- Problem -
Reproduce word for word the lines below, starting with the line that contains "locality: Cordillera Oriental." and going on through the line that contains "scientific name: Amphilophium paniculatum", with both of those lines included.

▼

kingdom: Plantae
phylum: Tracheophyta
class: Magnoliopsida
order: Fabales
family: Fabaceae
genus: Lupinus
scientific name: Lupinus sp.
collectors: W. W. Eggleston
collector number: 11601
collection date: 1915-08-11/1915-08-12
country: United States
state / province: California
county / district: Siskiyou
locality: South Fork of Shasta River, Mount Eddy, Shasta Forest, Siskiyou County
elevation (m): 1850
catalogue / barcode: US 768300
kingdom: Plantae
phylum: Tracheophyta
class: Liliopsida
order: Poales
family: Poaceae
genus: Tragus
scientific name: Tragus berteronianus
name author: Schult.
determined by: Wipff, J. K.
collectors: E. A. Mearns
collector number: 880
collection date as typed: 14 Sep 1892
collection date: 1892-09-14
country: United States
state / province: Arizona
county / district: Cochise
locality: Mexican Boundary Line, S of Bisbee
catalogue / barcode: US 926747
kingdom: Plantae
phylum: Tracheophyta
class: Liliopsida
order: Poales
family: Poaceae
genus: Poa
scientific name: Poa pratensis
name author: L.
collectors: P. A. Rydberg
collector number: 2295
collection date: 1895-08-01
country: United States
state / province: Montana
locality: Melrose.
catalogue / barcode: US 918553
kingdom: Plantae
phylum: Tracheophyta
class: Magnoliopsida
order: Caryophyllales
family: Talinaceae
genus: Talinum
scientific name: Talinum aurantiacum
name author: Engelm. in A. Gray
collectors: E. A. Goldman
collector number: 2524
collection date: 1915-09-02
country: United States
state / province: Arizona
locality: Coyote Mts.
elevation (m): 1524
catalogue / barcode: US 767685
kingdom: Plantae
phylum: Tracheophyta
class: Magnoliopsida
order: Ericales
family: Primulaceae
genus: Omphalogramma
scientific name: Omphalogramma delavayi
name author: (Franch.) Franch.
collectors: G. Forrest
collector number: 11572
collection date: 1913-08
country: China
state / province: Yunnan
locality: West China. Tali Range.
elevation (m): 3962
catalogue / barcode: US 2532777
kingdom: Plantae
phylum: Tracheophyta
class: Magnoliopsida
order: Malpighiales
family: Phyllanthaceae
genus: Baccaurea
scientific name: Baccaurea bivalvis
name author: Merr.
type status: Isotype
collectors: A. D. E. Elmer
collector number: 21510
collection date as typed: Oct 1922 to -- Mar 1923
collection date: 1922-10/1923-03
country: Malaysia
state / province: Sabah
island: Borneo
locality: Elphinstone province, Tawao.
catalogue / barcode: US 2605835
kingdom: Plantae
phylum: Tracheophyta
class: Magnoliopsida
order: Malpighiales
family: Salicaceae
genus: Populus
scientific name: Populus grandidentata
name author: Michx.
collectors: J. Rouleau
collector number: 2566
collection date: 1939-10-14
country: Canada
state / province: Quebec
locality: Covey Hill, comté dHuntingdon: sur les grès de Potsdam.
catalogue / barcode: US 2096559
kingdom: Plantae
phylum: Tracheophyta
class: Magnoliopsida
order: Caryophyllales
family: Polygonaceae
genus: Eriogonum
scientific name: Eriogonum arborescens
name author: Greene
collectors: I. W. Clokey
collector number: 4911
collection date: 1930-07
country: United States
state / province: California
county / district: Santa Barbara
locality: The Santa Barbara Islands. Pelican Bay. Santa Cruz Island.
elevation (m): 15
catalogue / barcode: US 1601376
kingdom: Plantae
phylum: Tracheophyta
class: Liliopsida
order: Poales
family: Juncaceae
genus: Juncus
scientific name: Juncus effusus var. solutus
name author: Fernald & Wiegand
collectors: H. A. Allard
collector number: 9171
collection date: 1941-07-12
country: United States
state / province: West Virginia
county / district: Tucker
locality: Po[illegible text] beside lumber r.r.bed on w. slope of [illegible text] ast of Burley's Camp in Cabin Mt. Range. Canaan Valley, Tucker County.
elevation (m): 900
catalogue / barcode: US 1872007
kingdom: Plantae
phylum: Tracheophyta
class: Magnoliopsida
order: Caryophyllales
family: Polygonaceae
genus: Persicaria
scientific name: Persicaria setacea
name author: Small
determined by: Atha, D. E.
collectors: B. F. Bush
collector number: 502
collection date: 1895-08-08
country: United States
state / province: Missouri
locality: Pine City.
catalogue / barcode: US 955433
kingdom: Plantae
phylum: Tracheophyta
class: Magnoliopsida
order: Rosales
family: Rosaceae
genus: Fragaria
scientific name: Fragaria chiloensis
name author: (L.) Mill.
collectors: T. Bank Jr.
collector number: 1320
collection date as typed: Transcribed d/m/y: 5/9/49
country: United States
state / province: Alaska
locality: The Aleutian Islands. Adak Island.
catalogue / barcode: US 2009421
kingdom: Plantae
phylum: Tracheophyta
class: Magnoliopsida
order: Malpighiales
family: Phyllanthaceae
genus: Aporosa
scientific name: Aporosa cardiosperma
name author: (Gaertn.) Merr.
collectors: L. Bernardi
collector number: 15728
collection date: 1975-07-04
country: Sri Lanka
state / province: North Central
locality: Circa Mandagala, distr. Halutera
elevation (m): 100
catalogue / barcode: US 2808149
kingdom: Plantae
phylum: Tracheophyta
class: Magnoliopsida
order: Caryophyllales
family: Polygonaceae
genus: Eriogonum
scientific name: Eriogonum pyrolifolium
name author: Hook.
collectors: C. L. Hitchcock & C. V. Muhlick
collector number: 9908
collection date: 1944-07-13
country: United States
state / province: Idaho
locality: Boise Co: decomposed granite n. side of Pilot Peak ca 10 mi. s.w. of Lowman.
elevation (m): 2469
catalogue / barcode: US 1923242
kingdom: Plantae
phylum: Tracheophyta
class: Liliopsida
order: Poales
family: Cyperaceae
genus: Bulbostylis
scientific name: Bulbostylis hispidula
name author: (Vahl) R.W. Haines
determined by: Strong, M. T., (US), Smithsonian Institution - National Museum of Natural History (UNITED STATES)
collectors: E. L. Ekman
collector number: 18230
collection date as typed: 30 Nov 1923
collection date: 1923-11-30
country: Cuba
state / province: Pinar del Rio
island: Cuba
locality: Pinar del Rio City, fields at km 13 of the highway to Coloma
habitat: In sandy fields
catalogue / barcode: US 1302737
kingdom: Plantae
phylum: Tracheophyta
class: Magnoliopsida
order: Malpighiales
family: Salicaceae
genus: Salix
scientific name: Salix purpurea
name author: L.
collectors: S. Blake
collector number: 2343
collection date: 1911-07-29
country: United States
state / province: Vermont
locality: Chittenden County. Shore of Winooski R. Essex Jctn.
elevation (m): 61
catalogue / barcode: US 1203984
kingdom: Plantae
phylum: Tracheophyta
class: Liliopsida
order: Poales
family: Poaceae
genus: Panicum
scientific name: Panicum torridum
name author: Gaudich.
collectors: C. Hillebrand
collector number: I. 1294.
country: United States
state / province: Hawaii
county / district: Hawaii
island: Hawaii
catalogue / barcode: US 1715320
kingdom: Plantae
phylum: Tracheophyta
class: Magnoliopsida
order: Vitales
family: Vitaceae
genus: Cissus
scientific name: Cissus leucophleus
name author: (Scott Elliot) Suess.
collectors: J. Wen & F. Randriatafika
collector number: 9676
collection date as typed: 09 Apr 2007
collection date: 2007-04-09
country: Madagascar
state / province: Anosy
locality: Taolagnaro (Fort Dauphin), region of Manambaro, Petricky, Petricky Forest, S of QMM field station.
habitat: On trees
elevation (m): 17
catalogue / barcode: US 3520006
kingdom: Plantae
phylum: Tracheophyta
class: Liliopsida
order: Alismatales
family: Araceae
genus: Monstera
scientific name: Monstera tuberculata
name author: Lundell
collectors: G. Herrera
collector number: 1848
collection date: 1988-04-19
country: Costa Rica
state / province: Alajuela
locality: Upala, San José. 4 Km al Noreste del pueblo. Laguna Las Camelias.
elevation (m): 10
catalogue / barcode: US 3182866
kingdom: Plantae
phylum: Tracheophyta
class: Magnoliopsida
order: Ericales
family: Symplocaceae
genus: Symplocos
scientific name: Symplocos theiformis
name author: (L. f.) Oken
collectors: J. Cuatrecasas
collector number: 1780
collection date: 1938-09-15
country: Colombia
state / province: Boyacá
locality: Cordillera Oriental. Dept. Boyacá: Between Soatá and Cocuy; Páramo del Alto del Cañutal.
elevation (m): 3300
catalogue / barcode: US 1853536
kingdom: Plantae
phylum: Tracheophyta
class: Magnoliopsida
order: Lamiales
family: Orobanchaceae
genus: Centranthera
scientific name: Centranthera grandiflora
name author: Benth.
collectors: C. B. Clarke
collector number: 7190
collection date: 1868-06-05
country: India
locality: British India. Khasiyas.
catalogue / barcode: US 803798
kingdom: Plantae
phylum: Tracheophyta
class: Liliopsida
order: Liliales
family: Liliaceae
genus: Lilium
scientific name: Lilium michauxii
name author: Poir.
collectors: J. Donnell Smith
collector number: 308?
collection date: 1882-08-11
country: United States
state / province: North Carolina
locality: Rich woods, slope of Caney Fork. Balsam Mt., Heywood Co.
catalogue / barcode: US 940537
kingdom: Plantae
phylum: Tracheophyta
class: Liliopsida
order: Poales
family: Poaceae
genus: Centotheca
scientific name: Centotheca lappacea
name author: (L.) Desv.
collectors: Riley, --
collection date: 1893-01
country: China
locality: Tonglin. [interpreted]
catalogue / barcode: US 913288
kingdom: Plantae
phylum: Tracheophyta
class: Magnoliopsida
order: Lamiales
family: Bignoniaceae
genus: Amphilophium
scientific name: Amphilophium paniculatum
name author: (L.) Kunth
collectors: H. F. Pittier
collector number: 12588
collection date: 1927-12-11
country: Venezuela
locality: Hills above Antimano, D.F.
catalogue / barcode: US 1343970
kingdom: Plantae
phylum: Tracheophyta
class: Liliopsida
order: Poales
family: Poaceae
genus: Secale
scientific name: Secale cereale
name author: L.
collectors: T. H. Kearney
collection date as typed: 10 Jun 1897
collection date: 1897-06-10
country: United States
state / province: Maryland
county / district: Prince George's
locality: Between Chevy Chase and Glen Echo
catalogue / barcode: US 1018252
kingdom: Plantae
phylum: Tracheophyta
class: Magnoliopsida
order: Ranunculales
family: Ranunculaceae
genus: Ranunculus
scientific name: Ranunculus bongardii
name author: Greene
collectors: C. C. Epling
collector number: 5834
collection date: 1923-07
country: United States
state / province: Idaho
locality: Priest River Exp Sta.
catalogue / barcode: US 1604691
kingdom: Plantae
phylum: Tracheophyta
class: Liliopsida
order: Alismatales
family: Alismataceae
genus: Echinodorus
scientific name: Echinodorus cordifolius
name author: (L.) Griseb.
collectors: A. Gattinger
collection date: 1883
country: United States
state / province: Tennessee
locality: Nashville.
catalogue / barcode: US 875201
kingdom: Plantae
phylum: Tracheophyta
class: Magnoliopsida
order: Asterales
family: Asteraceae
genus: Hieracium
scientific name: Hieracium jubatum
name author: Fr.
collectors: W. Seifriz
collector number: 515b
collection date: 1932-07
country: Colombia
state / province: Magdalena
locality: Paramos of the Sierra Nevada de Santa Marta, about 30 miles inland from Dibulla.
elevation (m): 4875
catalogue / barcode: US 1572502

▲

- Written answer -
locality: Cordillera Oriental. Dept. Boyacá: Between Soatá and Cocuy; Páramo del Alto del Cañutal.
elevation (m): 3300
catalogue / barcode: US 1853536
kingdom: Plantae
phylum: Tracheophyta
class: Magnoliopsida
order: Lamiales
family: Orobanchaceae
genus: Centranthera
scientific name: Centranthera grandiflora
name author: Benth.
collectors: C. B. Clarke
collector number: 7190
collection date: 1868-06-05
country: India
locality: British India. Khasiyas.
catalogue / barcode: US 803798
kingdom: Plantae
phylum: Tracheophyta
class: Liliopsida
order: Liliales
family: Liliaceae
genus: Lilium
scientific name: Lilium michauxii
name author: Poir.
collectors: J. Donnell Smith
collector number: 308?
collection date: 1882-08-11
country: United States
state / province: North Carolina
locality: Rich woods, slope of Caney Fork. Balsam Mt., Heywood Co.
catalogue / barcode: US 940537
kingdom: Plantae
phylum: Tracheophyta
class: Liliopsida
order: Poales
family: Poaceae
genus: Centotheca
scientific name: Centotheca lappacea
name author: (L.) Desv.
collectors: Riley, --
collection date: 1893-01
country: China
locality: Tonglin. [interpreted]
catalogue / barcode: US 913288
kingdom: Plantae
phylum: Tracheophyta
class: Magnoliopsida
order: Lamiales
family: Bignoniaceae
genus: Amphilophium
scientific name: Amphilophium paniculatum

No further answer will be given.